Vidya Balan’s new Bollywood film in trouble for using cough syrup in promotions
Complaints filed with Maharashtra FDA that it promotes self-medication and that the syrup contains ingredients that can cause adverse side-effectsmumbai Updated: Nov 08, 2017 10:02 IST
The promotional material for an upcoming Vidya Balan movie, Tumhari Sulu, which features an over-the-counter (OTC) cough syrup, has come under the Food and Drugs Administration (FDA) scanner.
Complaints have been filed with the authority that the syrup contains ingredients that can cause adverse side-effects for patients with existing neurological, cardiovascular, psychological and breathing complications.
Speaking to HT, FDA officials said they would check the contents of the syrup and issue notices to officials concerned on the basis of a complaint.
However, Tanuj Garg, co-producer of Tumhari Sulu, said, “We are not aware of this.
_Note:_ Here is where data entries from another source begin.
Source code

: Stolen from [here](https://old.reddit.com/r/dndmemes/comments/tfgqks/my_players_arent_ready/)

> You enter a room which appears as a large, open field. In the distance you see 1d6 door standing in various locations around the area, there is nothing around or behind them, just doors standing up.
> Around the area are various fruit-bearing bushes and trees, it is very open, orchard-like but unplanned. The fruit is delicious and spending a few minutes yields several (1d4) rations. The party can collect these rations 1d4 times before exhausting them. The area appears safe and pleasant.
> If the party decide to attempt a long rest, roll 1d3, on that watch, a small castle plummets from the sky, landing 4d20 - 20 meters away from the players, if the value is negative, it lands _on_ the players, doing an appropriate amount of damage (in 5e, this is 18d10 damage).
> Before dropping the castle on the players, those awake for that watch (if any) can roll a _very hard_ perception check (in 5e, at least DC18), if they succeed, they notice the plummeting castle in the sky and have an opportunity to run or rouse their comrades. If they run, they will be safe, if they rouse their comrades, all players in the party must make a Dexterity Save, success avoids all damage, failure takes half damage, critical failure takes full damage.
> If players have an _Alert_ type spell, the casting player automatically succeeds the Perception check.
We will have to check.”
The Chandigarh-based pharmaceutical company, which manufactures the cough syrup, was pulled up by FDA Maharashtra in 2015 for promoting a fairness cream, which allegedly contained corticosteroid. FDA had also prohibited the marketing of the product in the state.
“We are aware of the fact that the pharmaceutical company is involved in both these products. We will definitely check the contents of the syrup and issue notices based on the complaint,” said Arjun Khadtare, FDA joint commissioner (drugs).
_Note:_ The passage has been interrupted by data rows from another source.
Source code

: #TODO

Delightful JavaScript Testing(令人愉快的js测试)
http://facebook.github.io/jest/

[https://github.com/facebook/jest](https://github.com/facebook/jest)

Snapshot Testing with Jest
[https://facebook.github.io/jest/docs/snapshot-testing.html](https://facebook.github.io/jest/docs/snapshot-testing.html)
HT tried to get in touch with the pharmaceutical company for a comment, but there was no response.
Dr Tushar Jagtap, a medical activist, recently wrote to the FDA commissioner, citing how the advertising campaign promoted self-medication.
“A drug is prescribed, taking into consideration factors like safety, efficacy, need of that particular molecule, age of the patient, dosage schedule, drug-drug interactions, history of allergy and other important aspects,” said Dr Jagtap.
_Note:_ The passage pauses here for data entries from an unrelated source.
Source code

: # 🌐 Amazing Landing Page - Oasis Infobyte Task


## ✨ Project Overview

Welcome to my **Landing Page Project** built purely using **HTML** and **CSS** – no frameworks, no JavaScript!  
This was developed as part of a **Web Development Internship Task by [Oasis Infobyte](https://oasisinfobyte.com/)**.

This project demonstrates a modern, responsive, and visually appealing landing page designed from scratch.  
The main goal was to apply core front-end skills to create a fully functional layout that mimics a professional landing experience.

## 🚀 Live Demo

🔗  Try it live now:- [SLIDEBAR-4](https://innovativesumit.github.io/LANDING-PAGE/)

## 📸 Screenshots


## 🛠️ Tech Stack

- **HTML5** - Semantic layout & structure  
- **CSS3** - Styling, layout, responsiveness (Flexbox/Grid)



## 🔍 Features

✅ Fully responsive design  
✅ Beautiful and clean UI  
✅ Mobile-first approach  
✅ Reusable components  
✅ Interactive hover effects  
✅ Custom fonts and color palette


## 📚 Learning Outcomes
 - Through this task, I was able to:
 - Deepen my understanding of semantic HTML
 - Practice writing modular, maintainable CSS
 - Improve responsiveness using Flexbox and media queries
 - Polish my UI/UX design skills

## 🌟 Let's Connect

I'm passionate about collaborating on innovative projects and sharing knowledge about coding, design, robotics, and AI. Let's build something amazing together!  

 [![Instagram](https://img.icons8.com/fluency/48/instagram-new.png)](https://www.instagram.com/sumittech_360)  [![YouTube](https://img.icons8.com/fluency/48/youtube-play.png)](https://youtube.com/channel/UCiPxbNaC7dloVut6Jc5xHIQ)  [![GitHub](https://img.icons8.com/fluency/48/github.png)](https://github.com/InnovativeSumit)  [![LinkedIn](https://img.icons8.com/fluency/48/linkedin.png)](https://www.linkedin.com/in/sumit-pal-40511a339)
“General information provided by the advertisement and the leading actress is misleading and can endanger the lives of many unsuspecting patients. In our country, self-medication is rampant and these kind of advertisements promote the same,” Dr Jagtap said.
Other doctors said many of the existing cough syrups in the market have similar properties and almost all of them are sold OTC.
“Self-medication is an issue indeed but a lot of research goes into the product before it’s sold without a prescription. Moreover, the dosage of the product or its habituation is more of a subjective issue. Having said that, it’s true that self-medication shouldn’t be promoted through such advertisements,” said Dr Pradip Shah, MD physician, Fortis Hospital, Mulund.